Pour lutter contre la précarité énergétique, des aides méconnues des ménages défavorisés

L'étude note la forte méconnaissance par les ménages concernés des aides auxquelles ils pourraient prétendre - Philippe Huguen - AFP
Alors que l'envolée des prix de l'énergie pèse sur les ménages, les chercheurs Antoine Rode, Rania El Fahli et Héléna Revil de l'université de Grenoble-Alpes se sont penchés sur les effets de la précarité énergétique dans l'agglomération de Roanne (Loire).
Cette étude exploratoire a été menée de mars à juillet 2020 sur cette agglomération de 40 communes et 100.000 habitants, où le taux de pauvreté (14,7%) est dans la moyenne nationale et où 37% des logements datent d'avant 1970.
Un "baromètre de précarité énergétique" a été établi, distinguant deux formes de précarité: une première liée aux conditions thermiques du logement, une seconde aux charges d'énergie pesant sur le budget du ménage. Ainsi, 29% des enquêtés ont ressenti du froid dans leur logement au cours des douze derniers mois et 31% ont eu des difficultés à payer leurs factures d'énergie sur la même période.
L'étude note que 35% des ménages exposés au froid sont des familles monoparentales. "Les variables les plus discriminantes entre les ménages sont le genre (être une femme), les faibles ressources (sans emploi et allocataire des minimas sociaux) et la situation familiale (être seul.e ou habiter seul.e avec ses enfants)."

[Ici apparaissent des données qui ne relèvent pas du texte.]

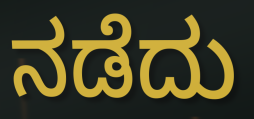
ನಡೆದು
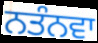
ਨਤੰਨਵਾ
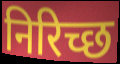
निरिच्छ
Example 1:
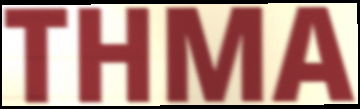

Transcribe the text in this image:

THMA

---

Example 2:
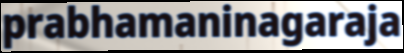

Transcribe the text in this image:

prabhamaninagaraja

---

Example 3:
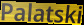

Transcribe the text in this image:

Palatski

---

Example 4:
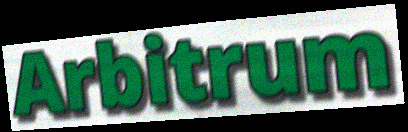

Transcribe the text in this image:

Arbitrum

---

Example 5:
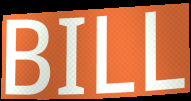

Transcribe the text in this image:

BILL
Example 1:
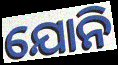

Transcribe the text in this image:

ଯୋନି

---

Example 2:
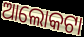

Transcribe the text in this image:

ଆଲୋକଟା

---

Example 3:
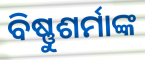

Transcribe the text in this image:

ବିଷ୍ଣୁଶର୍ମାଙ୍କ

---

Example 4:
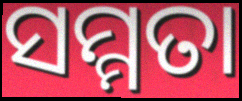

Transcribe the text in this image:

ସମ୍ମତା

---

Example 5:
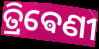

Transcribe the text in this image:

ତ୍ରିଵେଣୀ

Les auteurs, rattachés à l'Observatoire des non-recours aux droits et services (Odenore), mettent au jour la forte méconnaissance par les ménages concernés des aides auxquelles ils pourraient prétendre: 78% des enquêtés ne connaissent pas les aides financières de rénovation thermique (crédit d'impôt, prime Renov) et 38% ne connaissent pas celles pour alléger les charges d'énergie (Fonds solidarité logement, chèque énergie).

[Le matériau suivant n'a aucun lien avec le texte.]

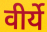
वीर्ये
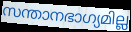
സന്താനഭാഗ്യമില്ല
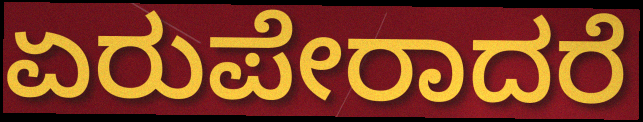
ಏರುಪೇರಾದರೆ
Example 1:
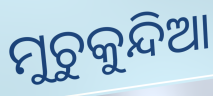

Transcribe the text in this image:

ମୁଚୁକୁନ୍ଦିଆ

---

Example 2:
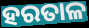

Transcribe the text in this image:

ହରତାଳ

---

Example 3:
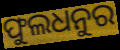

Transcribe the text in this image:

ଫୁଲଧନୁର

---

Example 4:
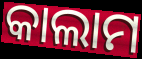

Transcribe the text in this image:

କାଲାମ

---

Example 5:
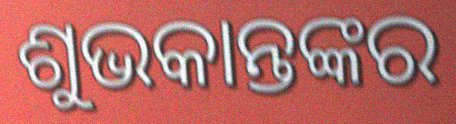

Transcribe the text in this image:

ଶୁଭକାନ୍ତଙ୍କର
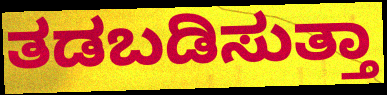
ತಡಬಡಿಸುತ್ತಾ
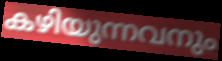
കഴിയുന്നവനും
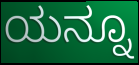
ಯನ್ನೂ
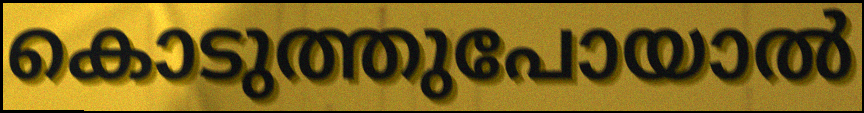
കൊടുത്തുപോയാൽ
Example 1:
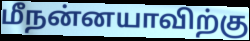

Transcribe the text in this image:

மீநன்னயாவிற்கு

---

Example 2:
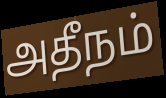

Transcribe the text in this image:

அதீநம்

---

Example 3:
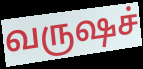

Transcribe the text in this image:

வருஷச்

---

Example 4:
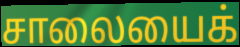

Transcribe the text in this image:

சாலையைக்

Non-recours au chèque énergie
Une attention particulière est portée au chèque énergie, qui a remplacé en 2018 les tarifs sociaux du gaz et de l'électricité. Il est versé sous condition de ressources pour aider 5,8 millions de ménages modestes. Son montant moyen est de 148 euros par ménage.
Un chèque exceptionnel de 100 euros sera alloué en décembre pour faire face à l'augmentation actuelle des prix de l'énergie. Le Premier ministre Jean Castex a ouvert la porte jeudi à un geste supplémentaire, si les mesures de modération des prix décidées par le gouvernement ne suffisaient pas.
Les chercheurs grenoblois notent toutefois que le chèque énergie fait l'objet d'un non-recours au sujet duquel la Cour des comptes a déjà interpellé les pouvoirs publics: en 2019, 25% des ménages ayant reçu ce chèque ne l'avaient pas utilisé.
"Non-réception du chèque (par exemple liée à un changement d'adresse), incompréhension sur la manière de l'utiliser, perte ou refus de l'utiliser (du côté des ménages et des fournisseurs d'énergie)" sont les explications avancées.
Ce constat est partagé par les associations d'aide aux plus démunis. "Ca fait quatre ans que ce pourcentage ne diminue pas", se désole François Boulot, chargé de mission sur la précarité énergétique au sein du Secours catholique, qui souligne que le courrier d'envoi du chèque énergie fait sept pages d'explications...
L'étude met elle-aussi en avant "l'enjeu de l'information sur les aides" car la précarité énergétique est en butte à "des formes de non-recours aux aides et dispositifs, par non-connaissance et par non-proposition".
L'étude "Observer la précarité énergétique", soutenue par la chaire HOPE, en pointe dans la lutte contre la précarité énergétique, est accessible sur le site de l'Odenore.